» Aufgabe a
Kannst du den folgenden Textauszug über den Mann mit der Plattensammlung vor seinem ersten Arbeitstag vollständig und wortgetreu wiedergeben?

:: Vorliegender Textauszug

Das Einzige, was er bisher angeschlossen hatte, waren seine Stereoanlage und der Fernseher. Der Plattenspieler für seine Vinylplatten stand auch schon und seine LPs nahmen mehrere Meter Raum ein. Endlich hatte er Platz dafür. Trotz oder vielleicht auch wegen seiner Unmusikalität brauchte er Musik. Er genoss es, dass er in diesem Haus die Anlage aufdrehen konnte, ohne dass Nachbarn an die Decke klopften. Musik muss man laut hören, war seine Ansicht. …
Er wählte eine saubere Jeans, griff nach der Lederjacke, zögerte jedoch. Erster Tag immerhin. Ein Mord im Palais. Erneut betrachtet er sich im Spiegel. Er wusste, dass die rötlichen Locken ihm etwas Wildes und Jungenhaftes gaben. Frauen hatten stets Lust, ihm durch die lockigen Haare zu fahren, ganz egal, wie kurz er sie auch trug. Heute wollte er allerdings gern etwas seriöser wirken. Er nahm das Sakko aus dem Garderobenschrank. Und los, sagte er zu seinem Spiegelbild. Neue Stadt, neuer Job, neues Glück.

::::
:: Rohdaten

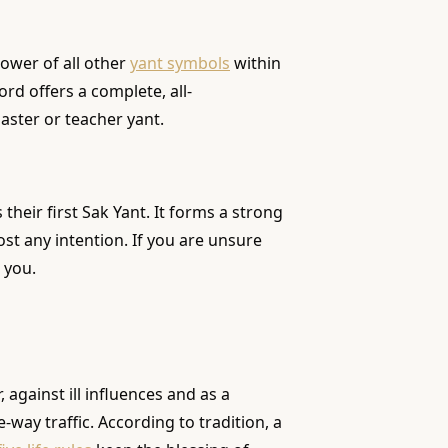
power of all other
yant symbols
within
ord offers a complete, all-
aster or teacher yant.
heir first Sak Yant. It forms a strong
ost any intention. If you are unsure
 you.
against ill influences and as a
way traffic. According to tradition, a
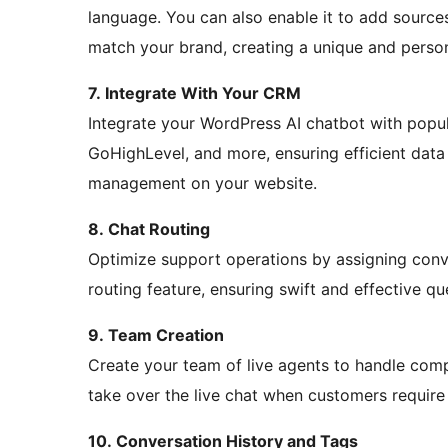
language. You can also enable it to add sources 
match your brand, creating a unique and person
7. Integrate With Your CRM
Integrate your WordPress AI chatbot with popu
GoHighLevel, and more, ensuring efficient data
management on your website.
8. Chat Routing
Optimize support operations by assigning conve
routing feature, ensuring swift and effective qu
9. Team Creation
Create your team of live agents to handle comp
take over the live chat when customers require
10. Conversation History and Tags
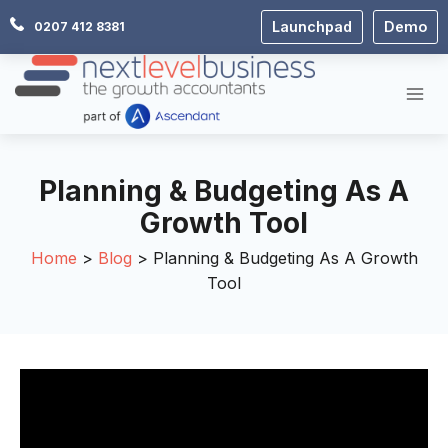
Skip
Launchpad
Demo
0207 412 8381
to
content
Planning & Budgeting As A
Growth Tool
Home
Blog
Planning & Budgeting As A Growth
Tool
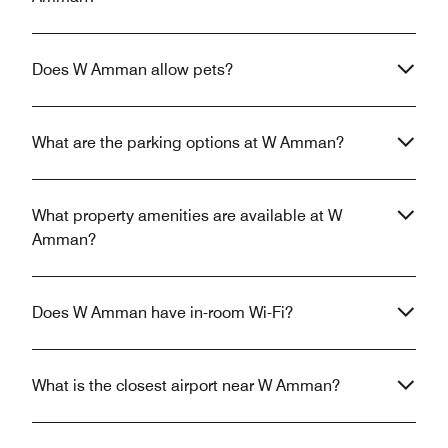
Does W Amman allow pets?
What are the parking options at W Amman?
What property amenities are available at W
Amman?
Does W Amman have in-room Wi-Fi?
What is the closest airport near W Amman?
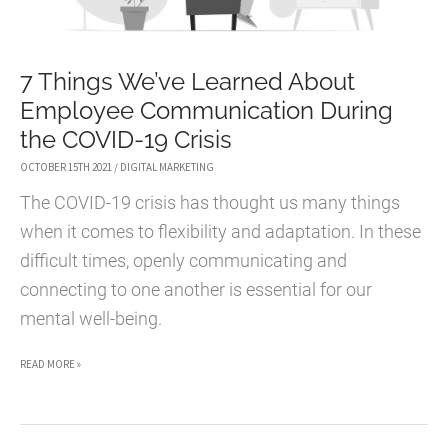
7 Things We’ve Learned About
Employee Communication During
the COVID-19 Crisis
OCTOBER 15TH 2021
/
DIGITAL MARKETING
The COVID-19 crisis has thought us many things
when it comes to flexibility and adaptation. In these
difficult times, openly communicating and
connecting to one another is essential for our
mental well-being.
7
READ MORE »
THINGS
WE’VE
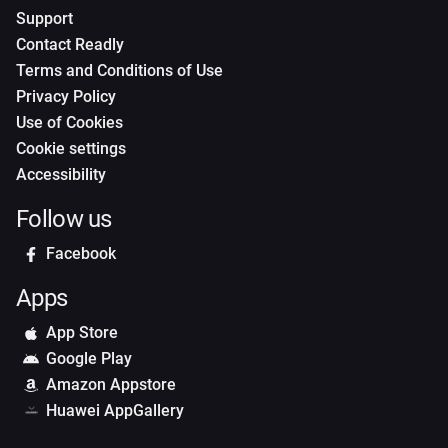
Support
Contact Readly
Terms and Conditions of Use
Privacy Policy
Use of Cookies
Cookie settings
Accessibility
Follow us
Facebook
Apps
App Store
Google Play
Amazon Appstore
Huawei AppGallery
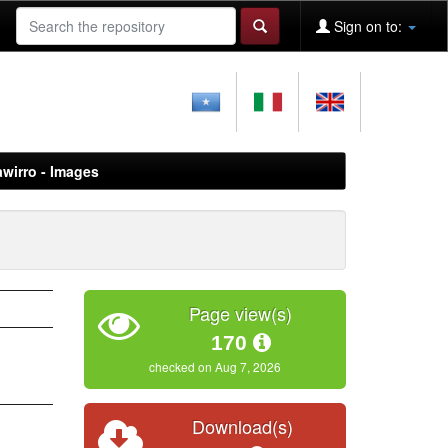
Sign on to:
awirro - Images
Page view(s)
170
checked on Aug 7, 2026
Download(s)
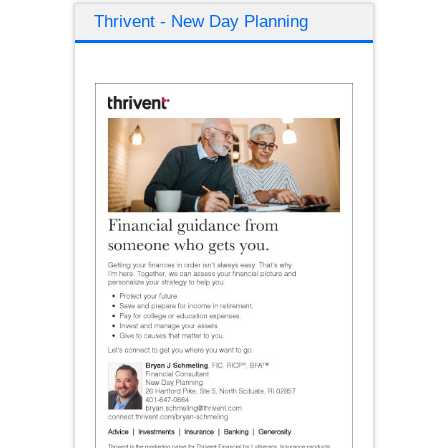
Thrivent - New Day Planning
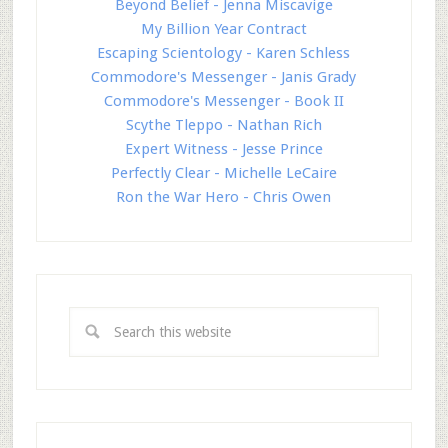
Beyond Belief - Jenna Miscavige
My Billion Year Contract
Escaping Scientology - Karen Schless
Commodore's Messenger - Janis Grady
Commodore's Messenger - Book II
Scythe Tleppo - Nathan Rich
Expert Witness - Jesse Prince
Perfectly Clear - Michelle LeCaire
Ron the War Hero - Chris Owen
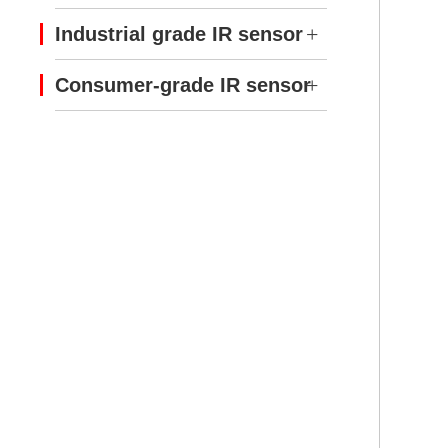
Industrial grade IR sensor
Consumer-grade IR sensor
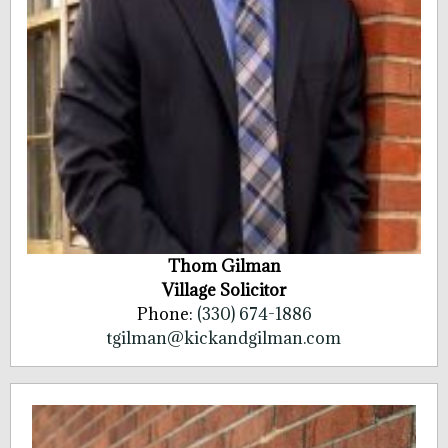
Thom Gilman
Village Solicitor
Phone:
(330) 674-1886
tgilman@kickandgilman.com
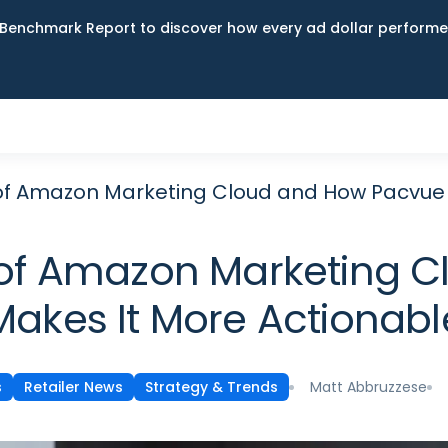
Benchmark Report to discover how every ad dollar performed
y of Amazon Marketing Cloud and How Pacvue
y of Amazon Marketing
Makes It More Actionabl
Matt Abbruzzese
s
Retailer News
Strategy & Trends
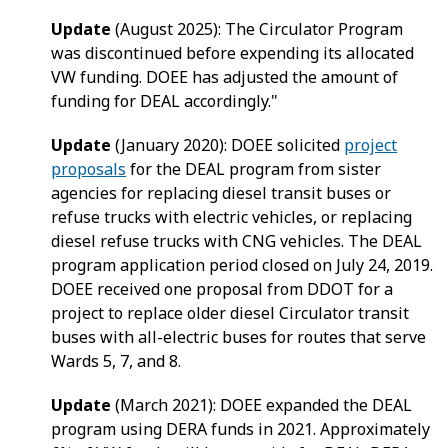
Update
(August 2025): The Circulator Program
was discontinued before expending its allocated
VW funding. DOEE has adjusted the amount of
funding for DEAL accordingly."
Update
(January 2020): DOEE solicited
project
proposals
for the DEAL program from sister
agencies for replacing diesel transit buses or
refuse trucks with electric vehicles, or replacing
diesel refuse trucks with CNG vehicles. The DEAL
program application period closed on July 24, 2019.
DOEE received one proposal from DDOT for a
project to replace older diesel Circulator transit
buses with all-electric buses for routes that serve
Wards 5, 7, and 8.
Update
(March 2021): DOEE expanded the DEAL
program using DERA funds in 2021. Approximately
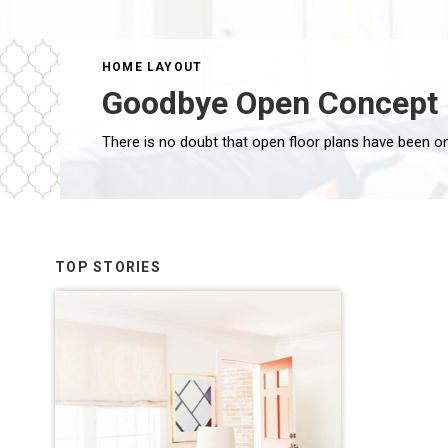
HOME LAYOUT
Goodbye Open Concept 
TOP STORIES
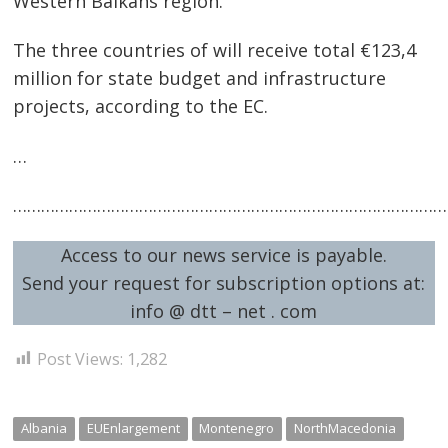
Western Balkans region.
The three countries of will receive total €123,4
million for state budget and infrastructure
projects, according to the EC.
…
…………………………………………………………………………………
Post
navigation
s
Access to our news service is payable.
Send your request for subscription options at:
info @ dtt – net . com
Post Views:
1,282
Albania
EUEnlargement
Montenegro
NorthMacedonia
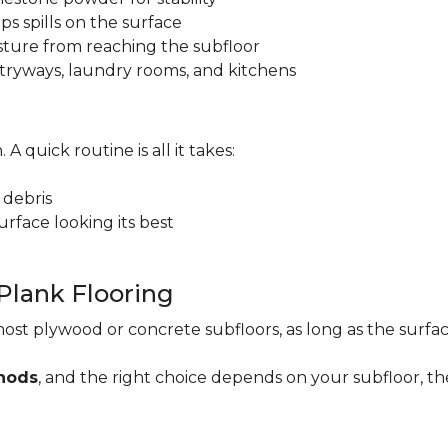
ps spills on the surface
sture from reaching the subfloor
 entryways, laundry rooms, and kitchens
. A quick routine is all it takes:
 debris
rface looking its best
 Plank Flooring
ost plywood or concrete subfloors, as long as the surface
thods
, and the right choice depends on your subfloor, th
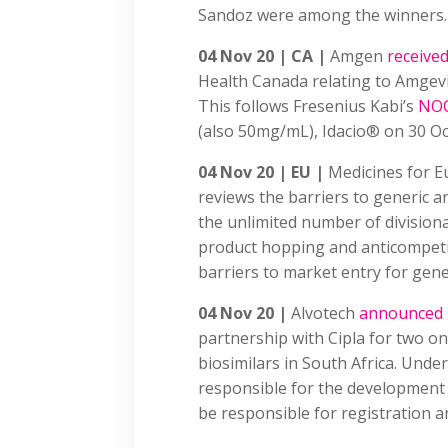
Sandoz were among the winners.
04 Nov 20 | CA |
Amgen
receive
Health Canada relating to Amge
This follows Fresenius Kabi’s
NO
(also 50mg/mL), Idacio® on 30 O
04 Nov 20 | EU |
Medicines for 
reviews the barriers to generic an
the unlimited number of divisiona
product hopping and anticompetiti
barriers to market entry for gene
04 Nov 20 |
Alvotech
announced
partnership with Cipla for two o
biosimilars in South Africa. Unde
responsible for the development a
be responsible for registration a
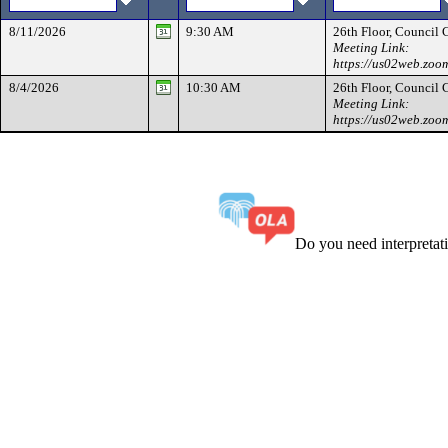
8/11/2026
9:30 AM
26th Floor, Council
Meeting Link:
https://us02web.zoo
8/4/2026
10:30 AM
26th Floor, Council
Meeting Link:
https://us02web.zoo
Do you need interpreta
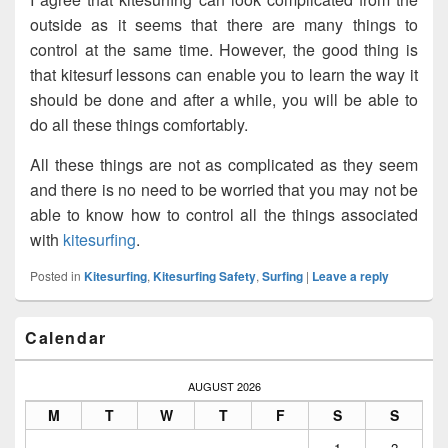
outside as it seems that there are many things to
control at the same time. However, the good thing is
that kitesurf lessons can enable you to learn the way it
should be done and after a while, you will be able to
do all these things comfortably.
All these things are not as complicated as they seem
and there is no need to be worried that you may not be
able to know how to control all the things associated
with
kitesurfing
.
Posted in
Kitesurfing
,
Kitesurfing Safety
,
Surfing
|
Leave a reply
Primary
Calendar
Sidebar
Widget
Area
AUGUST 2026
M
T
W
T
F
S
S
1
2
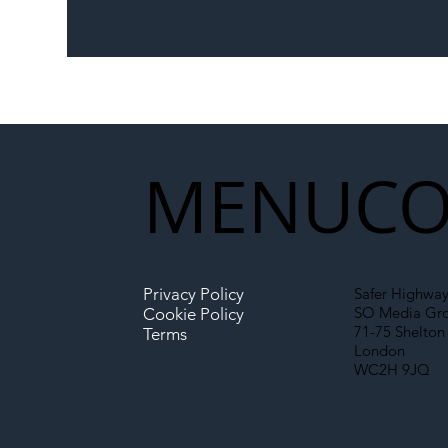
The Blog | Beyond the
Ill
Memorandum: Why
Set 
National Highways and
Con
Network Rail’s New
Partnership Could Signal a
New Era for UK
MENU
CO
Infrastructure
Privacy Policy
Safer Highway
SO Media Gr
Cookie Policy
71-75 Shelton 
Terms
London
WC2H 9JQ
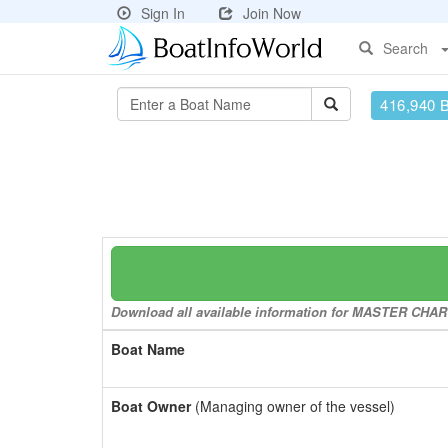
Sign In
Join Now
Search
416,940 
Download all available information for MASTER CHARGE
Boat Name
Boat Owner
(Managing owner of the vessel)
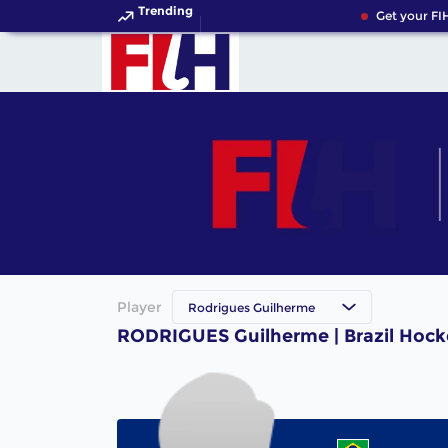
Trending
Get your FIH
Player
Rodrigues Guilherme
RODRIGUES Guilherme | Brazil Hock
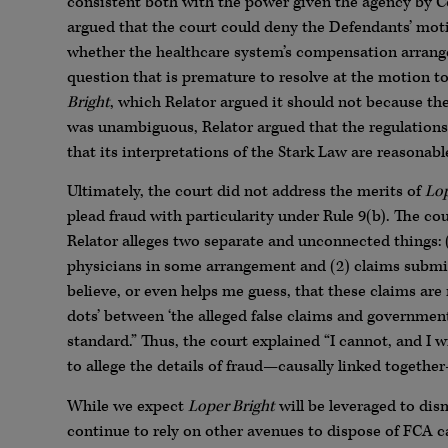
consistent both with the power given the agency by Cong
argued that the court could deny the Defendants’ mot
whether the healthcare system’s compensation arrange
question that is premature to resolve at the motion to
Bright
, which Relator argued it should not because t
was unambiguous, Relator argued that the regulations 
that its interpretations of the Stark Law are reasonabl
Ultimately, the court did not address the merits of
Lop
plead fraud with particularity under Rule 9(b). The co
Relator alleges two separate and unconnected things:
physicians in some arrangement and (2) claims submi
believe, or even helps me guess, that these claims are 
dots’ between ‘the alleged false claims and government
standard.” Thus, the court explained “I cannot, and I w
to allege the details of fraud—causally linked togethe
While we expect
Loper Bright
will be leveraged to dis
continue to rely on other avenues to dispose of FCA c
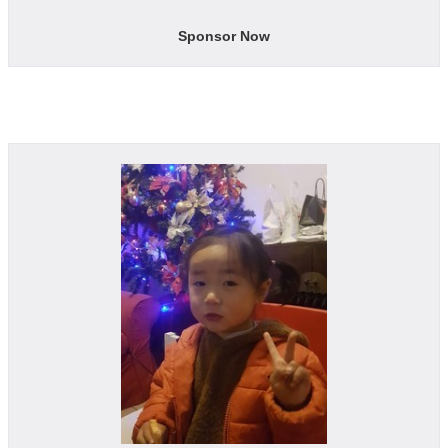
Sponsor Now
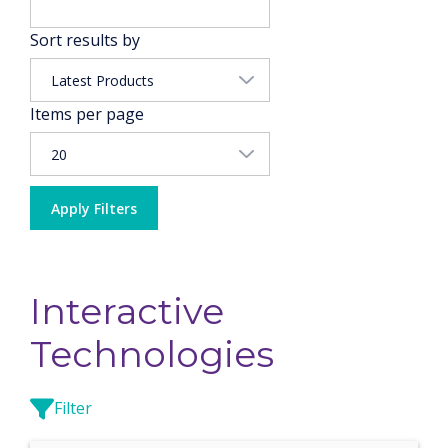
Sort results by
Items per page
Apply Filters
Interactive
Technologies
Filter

::::

» Aufgabe b
Kannst du die Einträge erneut ausgeben, beginnend am Anfang der Einträge und endend mit der Zeile, die „What is the closest airport near W Amman?“ enthält, und dabei „Amman“ durch „Petra“ ersetzen, ohne sonst etwas zu verändern? Die Bilder sollen in der Antwort fehlen.

» Erwartete Antwort a
Das Einzige, was er bisher angeschlossen hatte, waren seine Stereoanlage und der Fernseher. Der Plattenspieler für seine Vinylplatten stand auch schon und seine LPs nahmen mehrere Meter Raum ein. Endlich hatte er Platz dafür. Trotz oder vielleicht auch wegen seiner Unmusikalität brauchte er Musik. Er genoss es, dass er in diesem Haus die Anlage aufdrehen konnte, ohne dass Nachbarn an die Decke klopften. Musik muss man laut hören, war seine Ansicht. …
Er wählte eine saubere Jeans, griff nach der Lederjacke, zögerte jedoch. Erster Tag immerhin. Ein Mord im Palais. Erneut betrachtet er sich im Spiegel. Er wusste, dass die rötlichen Locken ihm etwas Wildes und Jungenhaftes gaben. Frauen hatten stets Lust, ihm durch die lockigen Haare zu fahren, ganz egal, wie kurz er sie auch trug. Heute wollte er allerdings gern etwas seriöser wirken. Er nahm das Sakko aus dem Garderobenschrank. Und los, sagte er zu seinem Spiegelbild. Neue Stadt, neuer Job, neues Glück.

» Erwartete Antwort b
power of all other
yant symbols
within
ord offers a complete, all-
aster or teacher yant.
heir first Sak Yant. It forms a strong
ost any intention. If you are unsure
 you.
against ill influences and as a
way traffic. According to tradition, a
language. You can also enable it to add sources 
match your brand, creating a unique and person
7. Integrate With Your CRM
Integrate your WordPress AI chatbot with popu
GoHighLevel, and more, ensuring efficient data
management on your website.
8. Chat Routing
Optimize support operations by assigning conve
routing feature, ensuring swift and effective qu
9. Team Creation
Create your team of live agents to handle comp
take over the live chat when customers require
10. Conversation History and Tags
Skip
Launchpad
Demo
0207 412 8381
to
content
Planning & Budgeting As A
Growth Tool
Home
Blog
Planning & Budgeting As A Growth
Tool
Does W Petra allow pets?
What are the parking options at W Petra?
What property amenities are available at W
Petra?
Does W Petra have in-room Wi-Fi?
What is the closest airport near W Petra?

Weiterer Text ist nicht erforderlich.